Hermanson DJDaniel J , Hartley ND Nolan D , Gamble-George J Joyonna , Brown N Naoko , Shonesy BC Brian C , Kingsley PJ Phillip J , Colbran RJ Roger J , Reese J Jeffrey , Marnett LJ Lawrence J , Patel S Sachin . Nature neuroscience. 2013 9 ; 16(9). 1291-8


Augmentation of endogenous cannabinoid (eCB) signaling represents an emerging approach to the treatment of affective disorders. Cyclooxygenase-2 (COX-2) oxygenates arachidonic acid to form prostaglandins, but also inactivates eCBs in vitro. However, the viability of COX-2 as a therapeutic target for in vivo eCB augmentation has not been explored. Using medicinal chemistry and in vivo analytical and behavioral pharmacological approaches, we found that COX-2 is important for the regulation of eCB levels in vivo. We used a pharmacological strategy involving substrate-selective inhibition of COX-2 to augment eCB signaling without affecting related non-eCB lipids or prostaglandin synthesis.

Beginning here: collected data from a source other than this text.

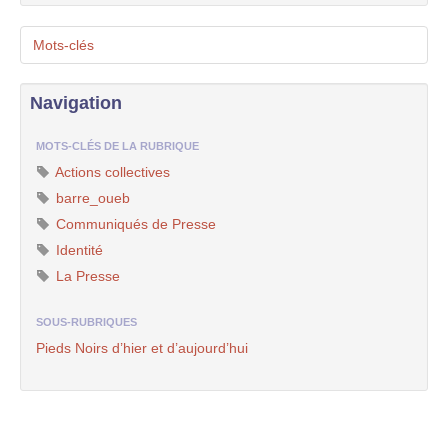
Mots-clés
Navigation
MOTS-CLÉS DE LA RUBRIQUE
Actions collectives
barre_oueb
Communiqués de Presse
Identité
La Presse
SOUS-RUBRIQUES
Pieds Noirs d’hier et d’aujourd’hui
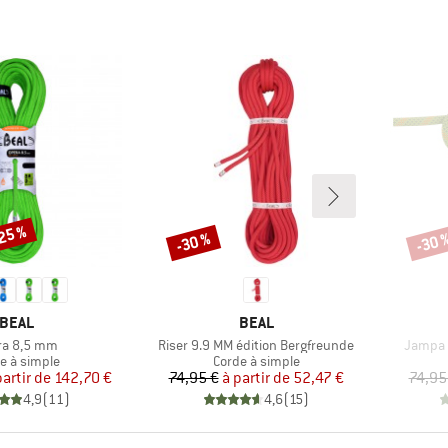
-25 %
-30 %
-30 
Remise
Remi
MARQUE
MARQUE
BEAL
BEAL
le
Article
Article
ra 8,5 mm
Riser 9.9 MM édition Bergfreunde
Jampa 
uct group
Product group
e à simple
Corde à simple
Prix
Prix réduit
Prix
Prix réduit
partir de
142,70 €
74,95 €
à partir de
52,47 €
74,95
4,9
(
11
)
4,6
(
15
)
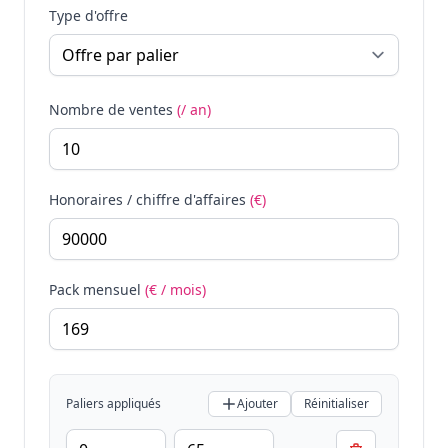
Type d'offre
Nombre de ventes
(/ an)
Honoraires / chiffre d'affaires
(€)
Pack mensuel
(€ / mois)
Paliers appliqués
Ajouter
Réinitialiser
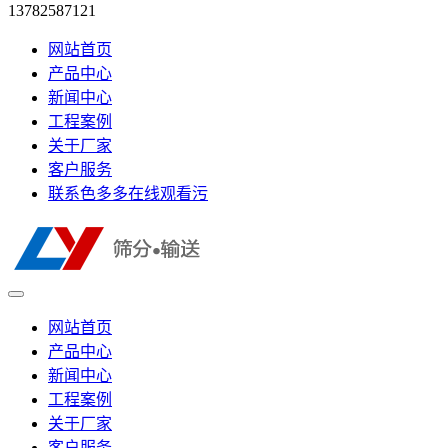
13782587121
网站首页
产品中心
新闻中心
工程案例
关于厂家
客户服务
联系色多多在线观看污
网站首页
产品中心
新闻中心
工程案例
关于厂家
客户服务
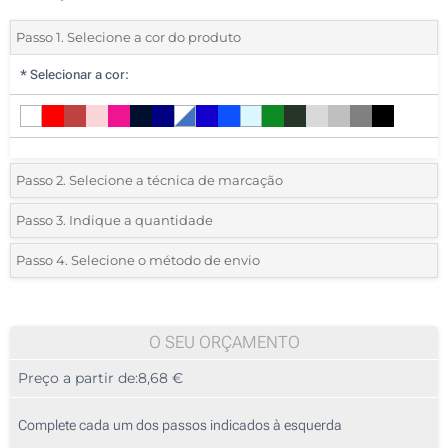
Passo 1. Selecione a cor do produto
*
Selecionar a cor:
Passo 2. Selecione a técnica de marcação
*
Selecione o tipo de marcação e as cores do logotipo:
Passo 3. Indique a quantidade
*
Pedido mínimo 10 (total de pedido)
Passo 4. Selecione o método de envio
1 Cor (Num lado)
Standard
Deve selecionar uma cor para ver as quantidades e tamanhos
2 Cores (Num lado)
disponíveis.
O SEU ORÇAMENTO
3 Cores (Num lado)
Preço a partir de:
8,68 €
Calcular preço
4 Cores (Num lado)
Complete cada um dos passos indicados à esquerda
Transferência digital a cores (Num lado)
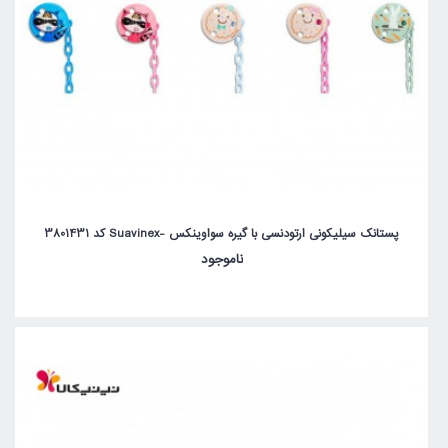
پستانک سیلیکونی ارتودنسی با گیره سواوینکس -Suavinex کد 3801431
ناموجود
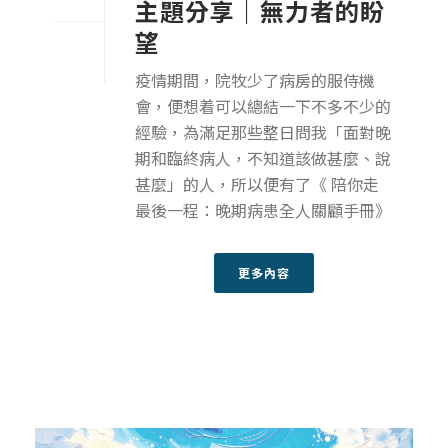
主題分享｜無力者的盼
望
疫情期間，院牧少了病房的服侍機
會，便想着可以總結一下不多不少的
經驗，為滿足那些整日問我「面對晚
期和臨終病人，不知道該做甚麼、說
甚麼」的人，所以便有了《 陪你走
最後一程：晚期病患全人關顧手冊》
更多內容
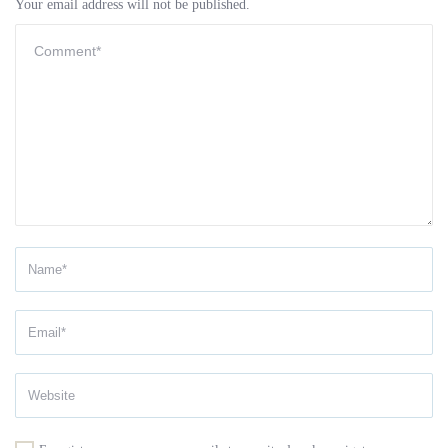
Your email address will not be published.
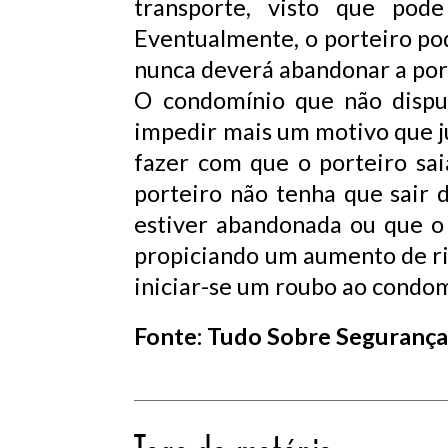
transporte, visto que pode
Eventualmente, o porteiro pod
nunca deverá abandonar a port
O condomínio que não dispus
impedir mais um motivo que ju
fazer com que o porteiro sa
porteiro não tenha que sair 
estiver abandonada ou que o 
propiciando um aumento de ris
iniciar-se um roubo ao condom
Fonte: Tudo Sobre Seguranç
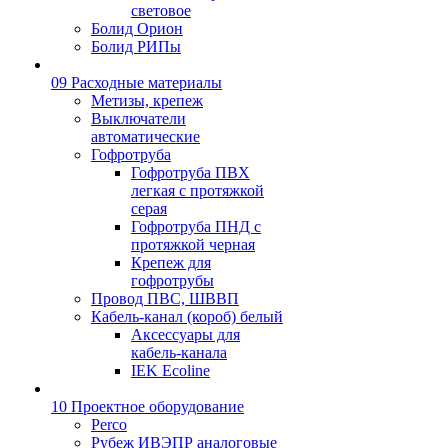
световое
Болид Орион
Болид РИПы
09 Расходные материалы
Метизы, крепеж
Выключатели
автоматические
Гофротруба
Гофротруба ПВХ
легкая с протяжкой
серая
Гофротруба ПНД с
протяжкой черная
Крепеж для
гофротрубы
Провод ПВС, ШВВП
Кабель-канал (короб) белый
Аксессуары для
кабель-канала
IEK Ecoline
10 Проектное оборудование
Perco
Рубеж ИВЭПР аналоговые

Behaviorally, substrate-selective inhibition of COX-2 reduced anxiety-like behaviors in mice via increased eCB signaling. Our data suggest a key role for COX-2 in the regulation of eCB signaling and indicate that substrate-selective pharmacology represents a viable approach for eCB augmentation with broad therapeutic potential.